------ Data to process ------

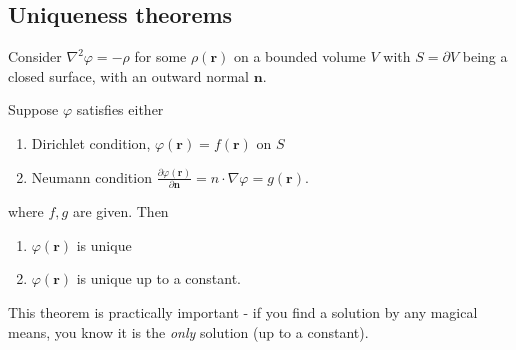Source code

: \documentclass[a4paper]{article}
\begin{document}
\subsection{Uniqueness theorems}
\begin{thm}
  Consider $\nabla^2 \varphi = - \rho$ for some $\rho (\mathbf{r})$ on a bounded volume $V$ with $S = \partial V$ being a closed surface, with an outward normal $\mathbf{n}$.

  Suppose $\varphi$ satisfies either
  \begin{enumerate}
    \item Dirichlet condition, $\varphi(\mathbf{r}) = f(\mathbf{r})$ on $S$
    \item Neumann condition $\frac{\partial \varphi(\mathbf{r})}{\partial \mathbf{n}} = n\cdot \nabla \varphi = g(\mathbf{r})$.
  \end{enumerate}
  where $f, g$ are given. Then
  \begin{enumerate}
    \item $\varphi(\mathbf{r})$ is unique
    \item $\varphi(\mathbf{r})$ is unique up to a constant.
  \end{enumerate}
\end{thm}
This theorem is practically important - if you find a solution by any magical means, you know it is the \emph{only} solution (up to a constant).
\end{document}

------
------ Data to process ------

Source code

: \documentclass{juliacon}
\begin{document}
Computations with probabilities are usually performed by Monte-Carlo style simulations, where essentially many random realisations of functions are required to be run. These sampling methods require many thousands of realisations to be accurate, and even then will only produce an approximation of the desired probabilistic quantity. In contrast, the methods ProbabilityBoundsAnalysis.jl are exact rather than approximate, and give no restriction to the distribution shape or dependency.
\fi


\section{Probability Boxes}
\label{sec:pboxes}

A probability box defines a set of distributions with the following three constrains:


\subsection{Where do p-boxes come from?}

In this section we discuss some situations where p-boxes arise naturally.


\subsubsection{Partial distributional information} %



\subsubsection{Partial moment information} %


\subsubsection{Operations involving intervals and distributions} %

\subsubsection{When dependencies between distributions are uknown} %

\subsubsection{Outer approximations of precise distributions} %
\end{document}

------

- Directions: Could you report how many lines in the data above include the word "condition"? Give the number and nothing more.

- Exercise solution: 2